Labor Pains: Because Being in a Union can be Painful

The IAM’s Latest Boeing Blunder

facepalmThe International Association of Machinists (IAM) once again failed to unionize Boeing’s plant in South Carolina. With a 94 percent turnout rate, Boeing employees overwhelmingly rejected the IAM’s proposal for union representation, as 74 percent of workers voted against it. The final tally was 2,097 out of 2,828 votes against the union.

The devastating loss comes on the heels of the IAM’s failed 2015 campaign, when the union cancelled its own vote to organize the Boeing plant. (All signs pointed to a union loss.) This time, the IAM held a sparsely attended pre-vote rally on February 13th, only to see hundreds of employees reject the union agenda days later.

South Carolina has long embraced workplace freedom. According to the latest Bureau of Labor Statistics data, only about 32,000 of the state’s employees are union members—the country’s lowest union membership rate at just 1.6 percent. Other major manufacturers in South Carolina, including BMW and Michelin, are similarly non-unionized and haven’t fallen prey to major union organizing campaigns.

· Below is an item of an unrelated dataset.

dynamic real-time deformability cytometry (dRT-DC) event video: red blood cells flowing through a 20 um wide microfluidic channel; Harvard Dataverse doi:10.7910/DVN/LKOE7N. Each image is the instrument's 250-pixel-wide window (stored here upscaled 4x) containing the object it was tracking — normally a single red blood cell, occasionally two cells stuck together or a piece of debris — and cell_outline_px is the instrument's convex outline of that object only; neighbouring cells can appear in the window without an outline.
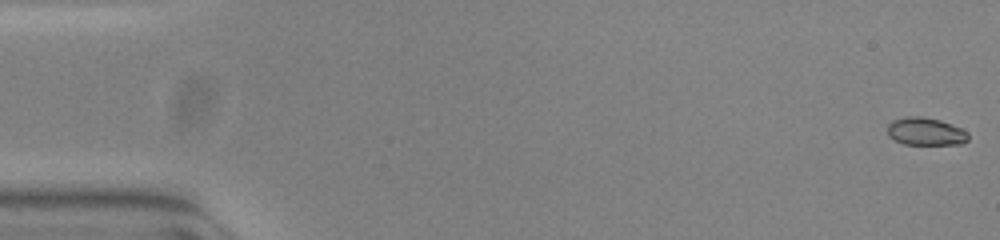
{"species": "common noctule bat (a hibernating species)", "species_latin": "Nyctalus noctula", "temperature_condition": "warm", "stored_images_in_passage": 54, "camera_frame_rate_fps": 3000, "um_per_image_px": 0.085, "animal": {"sex": "female", "body_mass_g": 23.0, "forearm_length_mm": 53.4}, "frame": {"image": 1, "passage_image": 1, "time_ms": 0.0, "image_size_px": [1000, 240], "cell_outline_px": [[968, 140], [960, 144], [904, 144], [888, 136], [888, 124], [892, 120], [908, 116], [920, 116], [940, 120], [960, 128], [968, 132]], "centroid_in_image_um": [78.66, 11.17], "position_along_channel_um": 6.3, "area_um2": 12.95}}
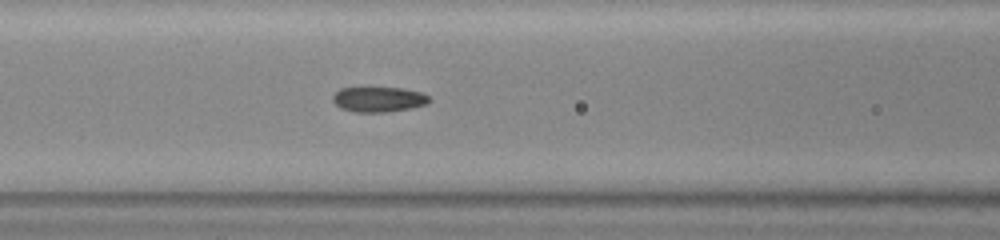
{"frame": {"image": 2, "passage_image": 23, "time_ms": 7.333, "image_size_px": [1000, 240], "cell_outline_px": [[432, 100], [428, 104], [408, 108], [384, 112], [356, 112], [340, 108], [332, 100], [332, 96], [340, 88], [364, 84], [404, 88], [420, 92], [428, 96]], "centroid_in_image_um": [32.13, 8.37], "position_along_channel_um": 134.5, "area_um2": 14.97}}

Jonathan Battaglia, an IAM spokesman, blamed the loss on the union’s $20,000 television advertising budget. In Battaglia’s words: “We are only on two stations, and at much less frequency than Boeing.” It’s a pitiful excuse from an organization whose main source of strength is supposed to be grassroots organizing and whipping votes.

Whatever the reason, the IAM has plenty of time for soul-searching. Under current labor law, union officials must wait at least a year after a failed election before holding another vote for union representation.